Given an $n=pq$ where $p$ and $q$ are odd, distinct primes. Let $\alpha \in \mathbb Z_n^*$ and $\text{ord}_n(\alpha)$ be the order of $\alpha$ in $\mathbb Z_n^*$. The text claims that:
$\text{ord}_n(\alpha) = \text{lcm}(\text{ord}_p(\alpha),\text{ord}_q(\alpha))$.
How am I supposed to interpret this? What if $\alpha \geq p$? Do I just compute the value modulo $p$? In that case the order of $n$ in $\mathbb Z_n^*$ is always $\text{lcm}((p-1),(q-1))$. But if $p=3$ and $q=5$ we can easily find an element in $\mathbb Z_{15}^*$ such that the order is not 4. Take for instance 4. Have anyone got some light to shed on this?

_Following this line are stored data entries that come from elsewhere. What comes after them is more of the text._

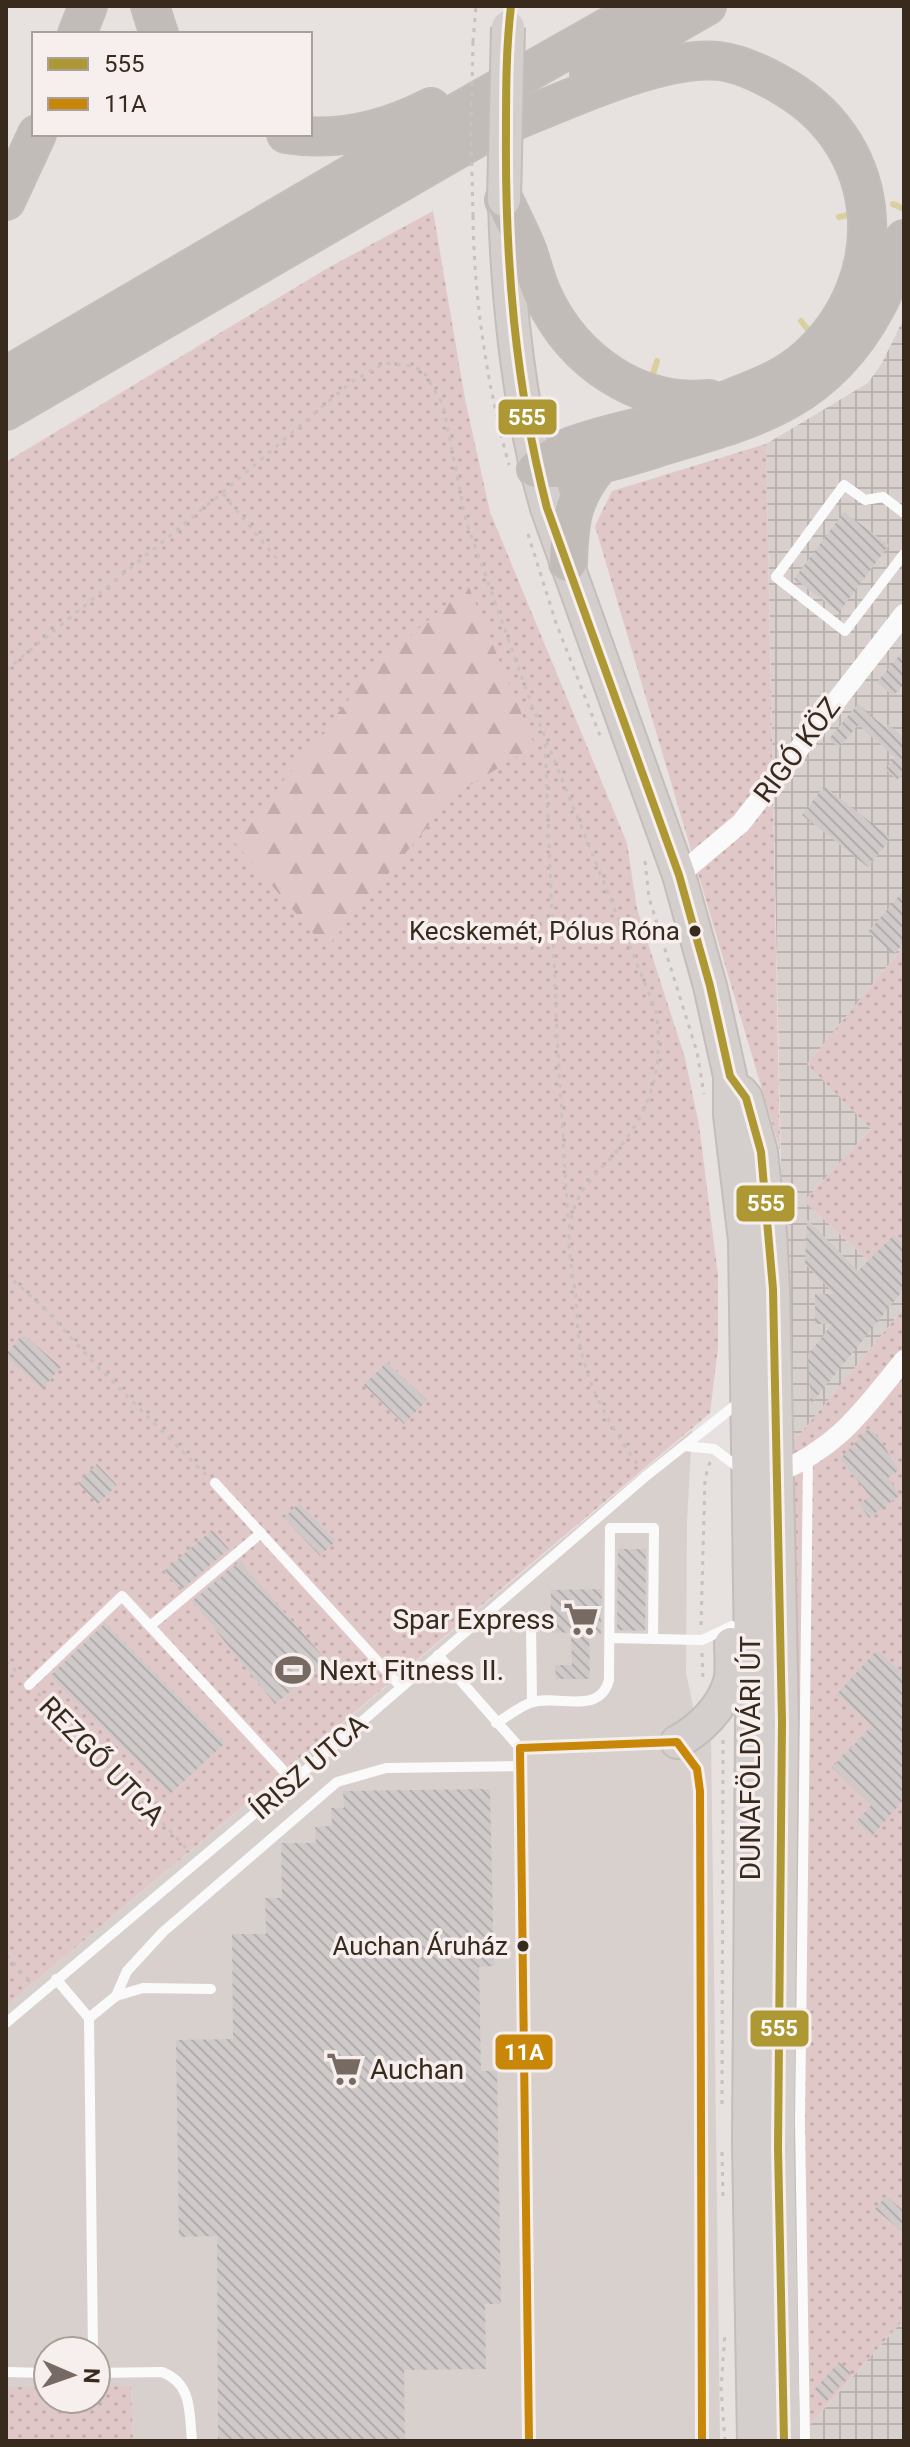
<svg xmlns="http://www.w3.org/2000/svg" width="910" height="2447" viewBox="0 0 910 2447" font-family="Roboto,sans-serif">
<defs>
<pattern id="industrial-grid" width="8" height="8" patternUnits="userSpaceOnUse" patternTransform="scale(2)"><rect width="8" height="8" fill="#d8d0cd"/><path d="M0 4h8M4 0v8" fill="none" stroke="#bab3b0"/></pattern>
<pattern id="green-dots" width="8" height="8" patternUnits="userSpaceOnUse" patternTransform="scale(2)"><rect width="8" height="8" fill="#e1c8c8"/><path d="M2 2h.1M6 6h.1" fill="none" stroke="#c2acab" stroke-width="1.8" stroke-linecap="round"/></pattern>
<pattern id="forest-firs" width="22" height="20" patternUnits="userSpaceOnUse" patternTransform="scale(2)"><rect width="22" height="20" fill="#e1c8c8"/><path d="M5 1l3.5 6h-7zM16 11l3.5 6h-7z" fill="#c2acab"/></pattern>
<pattern id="building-back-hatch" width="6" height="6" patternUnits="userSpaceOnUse" patternTransform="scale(2)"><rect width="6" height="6" fill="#cfcac9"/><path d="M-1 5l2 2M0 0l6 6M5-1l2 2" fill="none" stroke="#b2aeac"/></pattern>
</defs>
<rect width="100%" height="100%" fill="#e7e1e0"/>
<polygon fill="#d8d0cd" points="692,1430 687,1522 686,1673 695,1715 711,1735 720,2441 133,2441 131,2386 96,2386 96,2351 48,2351 48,2387 6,2387 6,2006"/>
<g fill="url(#industrial-grid)">
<polygon points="904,318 904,946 808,1063 871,1129 804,1201 904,1294 904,1308 787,1450 766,444 868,383 882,363"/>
<polygon points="904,2319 904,2441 799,2441 799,2437"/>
</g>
<g fill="url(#green-dots)">
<polygon points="433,211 465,399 490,512 627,843 637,909 685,1058 699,1125 718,1275 718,1348 710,1413 6,2006 6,462 326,269"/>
<polygon points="766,444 780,1150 595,526 612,491"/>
<polygon points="904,946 904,1294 804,1201 871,1129 807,1064"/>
<polygon points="904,1308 904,2319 799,2437 787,1450"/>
<polygon points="96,2386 131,2386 133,2441 6,2441 6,2387 48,2387 48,2399 96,2399"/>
</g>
<polygon fill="url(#forest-firs)" points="468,585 535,746 455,794 326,948 234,842 374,668"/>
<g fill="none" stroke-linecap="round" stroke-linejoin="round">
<g stroke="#d9d09e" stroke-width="6">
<polyline points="893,204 904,209"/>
<polyline points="839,217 853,214"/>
<polyline points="801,321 813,336"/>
<polyline points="651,380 657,361"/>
</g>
</g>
<g fill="url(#building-back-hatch)">
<polygon points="844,512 889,545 839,612 794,579"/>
<polygon points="904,650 904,684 893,696 877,682"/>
<polygon points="858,704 886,728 888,724 904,738 904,772 897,780 885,769 895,757 858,725 839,748 829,739"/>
<polygon points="824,786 891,838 868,867 802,815"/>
<polygon points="904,890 904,943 894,954 868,932"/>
<polygon points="807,1219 858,1271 894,1235 904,1245 904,1289 811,1404 808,1355 832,1324 815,1324 815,1294 834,1294 805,1264"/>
<polygon points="23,1334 61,1367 42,1389 6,1357 6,1354"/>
<polygon points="387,1362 427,1400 404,1424 364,1385"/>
<polygon points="869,1428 879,1438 899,1470 888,1478 900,1495 869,1518 859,1504 870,1496 840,1459"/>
<polygon points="97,1464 117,1485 98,1504 78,1483"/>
<polygon points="299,1503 336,1541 320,1556 284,1518"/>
<polygon points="212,1530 229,1549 182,1589 179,1585 177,1586 164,1571"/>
<polygon points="618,1549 646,1549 645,1631 617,1630"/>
<polygon points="240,1561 327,1661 275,1704 192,1601"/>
<polygon points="602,1589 601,1634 589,1634 590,1679 556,1679 555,1665 572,1665 571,1633 550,1632 551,1590"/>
<polygon points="105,1623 225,1743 170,1794 50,1676"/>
<polygon points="877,1650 904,1675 904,1799 872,1836 856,1822 871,1805 832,1767 872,1726 837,1694"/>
<polygon points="490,1789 494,1966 479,1967 481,2071 497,2071 501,2304 485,2304 486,2369 404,2370 405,2441 218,2441 217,2236 179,2237 176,2040 233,2039 232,1934 266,1934 265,1898 282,1898 281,1843 316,1843 315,1827 332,1826 331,1808 344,1808 343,1791"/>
<polygon points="886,2196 904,2211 904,2233 875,2209"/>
<polygon points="839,2362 851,2373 826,2402 814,2390"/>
</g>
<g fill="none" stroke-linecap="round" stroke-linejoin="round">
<g stroke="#c3beba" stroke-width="36">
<g id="primary">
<path d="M 505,204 C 508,306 519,409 547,508 L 679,875 L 710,986 L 730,1076 L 730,1115 L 745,1240 L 752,1723 L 749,2142 L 754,2441"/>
<polyline points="741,1092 746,1098 761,1152 770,1233 773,1289 782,1722 778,2148 784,2441"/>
<path d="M 677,1742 C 700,1730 722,1708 730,1682 C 733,1670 731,1656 731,1644"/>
</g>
</g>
<g stroke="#c3beba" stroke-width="40">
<g id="highway">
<polyline points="150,6 159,34"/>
<polyline points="77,34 88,6"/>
<polyline points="589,74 707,6"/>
<path d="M 286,134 C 336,142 386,130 431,107"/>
<path d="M 483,134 C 543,111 657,54 719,61 C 743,64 766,76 786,88 C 887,148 893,280 808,357 C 786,377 762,386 734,397 C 721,402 709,409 695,413 C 655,425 611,431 572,446 C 559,451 547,461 536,469"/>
<path d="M 504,200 C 512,217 521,234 528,252 C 533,267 537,284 544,298 C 574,361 638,406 709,399"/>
<polyline points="6,201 37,134"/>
<polyline points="6,376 461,110 645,6"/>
<polyline points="6,411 503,123"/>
<path d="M 549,469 C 591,470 630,456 669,444 C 761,417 827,398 876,307 C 888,286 895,261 904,239"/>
<path d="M 568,563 C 569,521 572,497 599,465"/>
</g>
</g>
<g stroke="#c7c2be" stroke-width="3" stroke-dasharray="4 6" stroke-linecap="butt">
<polyline points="473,42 476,6"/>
<path d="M 473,216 C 474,300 487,385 509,465"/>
<polyline points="223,494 277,559"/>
<polyline points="528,534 556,623 601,738"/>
<path d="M 6,670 L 222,493 L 351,382 L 385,363 L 412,366 L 424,372 L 443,405 L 466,521 L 531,703 L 656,1011 C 664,1068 652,1109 615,1153 C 604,1166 588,1180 580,1195 C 562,1230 570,1254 575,1291 C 578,1309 576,1328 580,1346 C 589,1390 612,1430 639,1466"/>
<polyline points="545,744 557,1034 568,1220"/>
<polyline points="645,861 649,898 697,1052 704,1094"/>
<polyline points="6,1274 44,1308 96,1365 206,1475"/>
<polyline points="701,1625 705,1478 710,1462"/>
<polyline points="702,1653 703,1681"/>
<polyline points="6,1661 19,1674"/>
<polyline points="38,1693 188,1850"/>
<polyline points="6,1955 31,1982"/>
<polyline points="722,2104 723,1740"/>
<polyline points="722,2152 723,2200"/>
<polyline points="725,2441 721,2389 725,2332"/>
</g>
<g stroke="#fbfafa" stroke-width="10">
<polyline points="904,513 883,497 865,500 844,485 776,577 845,631 904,554"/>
<polyline points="684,1446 714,1449 739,1468"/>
<polyline points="215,1483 401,1687"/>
<polyline points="531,1623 532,1702"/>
<polyline points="150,1626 261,1533"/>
<polyline points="610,1638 702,1640 732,1626"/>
<polyline points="438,1655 520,1748 529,2441"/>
<polyline points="29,1685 122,1596 293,1781"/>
<path d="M 496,1723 C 507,1717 519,1707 530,1703 C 557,1693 599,1717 609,1680 L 610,1528 L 654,1528 L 653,1639"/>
<polyline points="520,1748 677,1742 697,1769 700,1791 702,2441"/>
<polyline points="56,1979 89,2018 93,2351"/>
<polyline points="116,1996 143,1988 211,1989"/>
<polyline points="89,2018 116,1996 127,1971 163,1932 337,1782 386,1768 521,1766"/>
<polyline points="6,2023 293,1781 646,1476 742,1400"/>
<polyline points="6,2372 48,2373"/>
<path d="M 96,2373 L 162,2372 C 193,2384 189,2413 192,2441"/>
<polyline points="805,2441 800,2121 808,1459"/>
</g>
<g stroke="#fbfafa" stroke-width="20">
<polyline points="679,875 741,823 904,614"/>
<path d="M 777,1473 C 840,1446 862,1411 904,1360"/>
</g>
<use href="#primary" stroke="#d4cfcc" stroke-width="32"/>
<use href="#highway" stroke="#c1bcb8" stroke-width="36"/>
<g stroke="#c3beba" stroke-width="36" stroke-linecap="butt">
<polyline id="primary-bridge" points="504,200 508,27"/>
</g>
<polyline stroke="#c7c2be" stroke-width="3" stroke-dasharray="4 6" stroke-linecap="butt" points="473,216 471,132 473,42"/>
<use href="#primary-bridge" stroke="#d4cfcc" stroke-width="32"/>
<g stroke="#f6efed" stroke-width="14">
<path id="bus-1" d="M 511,6 C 506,48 506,91 506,134 C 505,261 515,384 547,508 L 679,875 L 710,986 L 730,1076 L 746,1098 L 761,1152 L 773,1289 L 782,1722 L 778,2148 L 784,2441"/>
</g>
<g stroke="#f6efed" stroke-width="14">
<polyline id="bus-2" points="529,2441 520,1748 677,1742 697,1769 700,1791 702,2441"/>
</g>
<use href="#bus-1" stroke="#ad9834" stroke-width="8"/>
<use href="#bus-2" stroke="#c88708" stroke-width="8"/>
</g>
<defs>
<g id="supermarket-bare" transform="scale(2.76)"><path d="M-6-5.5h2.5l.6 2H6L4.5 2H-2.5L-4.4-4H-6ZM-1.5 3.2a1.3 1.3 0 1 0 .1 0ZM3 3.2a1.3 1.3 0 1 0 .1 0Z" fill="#766a62" stroke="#f6efed" stroke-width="2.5" paint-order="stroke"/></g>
<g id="stadium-bare" transform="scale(2.76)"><path d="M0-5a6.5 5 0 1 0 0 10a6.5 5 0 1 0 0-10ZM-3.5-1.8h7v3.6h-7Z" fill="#766a62" stroke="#f6efed" stroke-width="2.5" paint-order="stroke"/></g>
</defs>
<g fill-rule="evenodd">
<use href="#supermarket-bare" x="581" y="1619"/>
<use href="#stadium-bare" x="293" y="1670"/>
<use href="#supermarket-bare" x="344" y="2069"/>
</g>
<g fill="#392a1e" stroke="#f6efed" stroke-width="3">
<circle cx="695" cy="931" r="7"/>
<circle cx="523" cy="1946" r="7"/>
</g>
<g text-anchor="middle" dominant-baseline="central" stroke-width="7" stroke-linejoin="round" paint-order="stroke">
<g font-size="26" fill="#392a1e" stroke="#f6efed" text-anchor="end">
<text x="680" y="931">Kecskemét, Pólus Róna</text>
<text x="508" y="1946">Auchan Áruház</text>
</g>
<g font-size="28" fill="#392a1e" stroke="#f6efed">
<text transform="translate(797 750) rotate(-53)">RIGÓ KÖZ</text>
<text transform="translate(750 1758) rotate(-90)">DUNAFÖLDVÁRI ÚT</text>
<text transform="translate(102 1761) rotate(46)">REZGŐ UTCA</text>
<text transform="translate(309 1767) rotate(-41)">ÍRISZ UTCA</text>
</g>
<g font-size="28" fill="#392a1e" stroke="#f6efed" text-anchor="start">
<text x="555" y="1619" text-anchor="end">Spar Express</text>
<text x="319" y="1670">Next Fitness II.</text>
<text x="370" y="2069">Auchan</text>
</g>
</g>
<g stroke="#f6efed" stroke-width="3">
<rect x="497" y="398" width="61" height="38" rx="8" fill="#ad9834"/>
<rect x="735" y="1184" width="61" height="39" rx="8" fill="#ad9834"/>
<rect x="749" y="2009" width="61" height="39" rx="8" fill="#ad9834"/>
<rect x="494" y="2033" width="60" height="38" rx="8" fill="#c88708"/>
</g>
<g font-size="22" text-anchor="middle" font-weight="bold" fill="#fff">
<text x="527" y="425">555</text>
<text x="766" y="1211">555</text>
<text x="779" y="2036">555</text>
<text x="524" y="2060">11A</text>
</g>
<rect width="910" height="2447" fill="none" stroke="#392a1e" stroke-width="16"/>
<rect x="32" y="32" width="280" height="104" fill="#f6efed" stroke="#aaa09a" stroke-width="2"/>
<rect x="48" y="58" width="40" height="12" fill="#ad9834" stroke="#aaa09a" stroke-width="2"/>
<text x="104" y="72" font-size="24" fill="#392a1e">555</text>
<rect x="48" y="98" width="40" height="12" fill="#c88708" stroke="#aaa09a" stroke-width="2"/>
<text x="104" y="112" font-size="24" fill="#392a1e">11A</text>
<g transform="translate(72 2375) rotate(92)"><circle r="38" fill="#f6efed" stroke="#aaa09a" stroke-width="2"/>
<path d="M0-6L14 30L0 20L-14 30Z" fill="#766a62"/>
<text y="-12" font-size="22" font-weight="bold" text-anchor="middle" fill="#392a1e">N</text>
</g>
</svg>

Is $\Bbb Z^*_n$ the multiplicative group of integers coprime to $n$? Yes, if $\alpha \gt p$ (it can't be equal, then it wouldn't be coprime to $n$) you take $\alpha \pmod p$ and look for its multiplicative order. The multiplicative order is the lowest solution to $\alpha^k=1 \pmod p$ So if $p=13, \alpha=2, \operatorname {ord}_p(\alpha)=12$, but if $p=13, \alpha=4, \operatorname {ord}_p(\alpha)=6$ For your example, you are correct that $\operatorname {ord}_{15}(4)=2$, but $ \operatorname {ord}_3(4)=1$ and $ \operatorname {ord}_5(4)=2$ with $\operatorname{lcm } 2$, so all is well.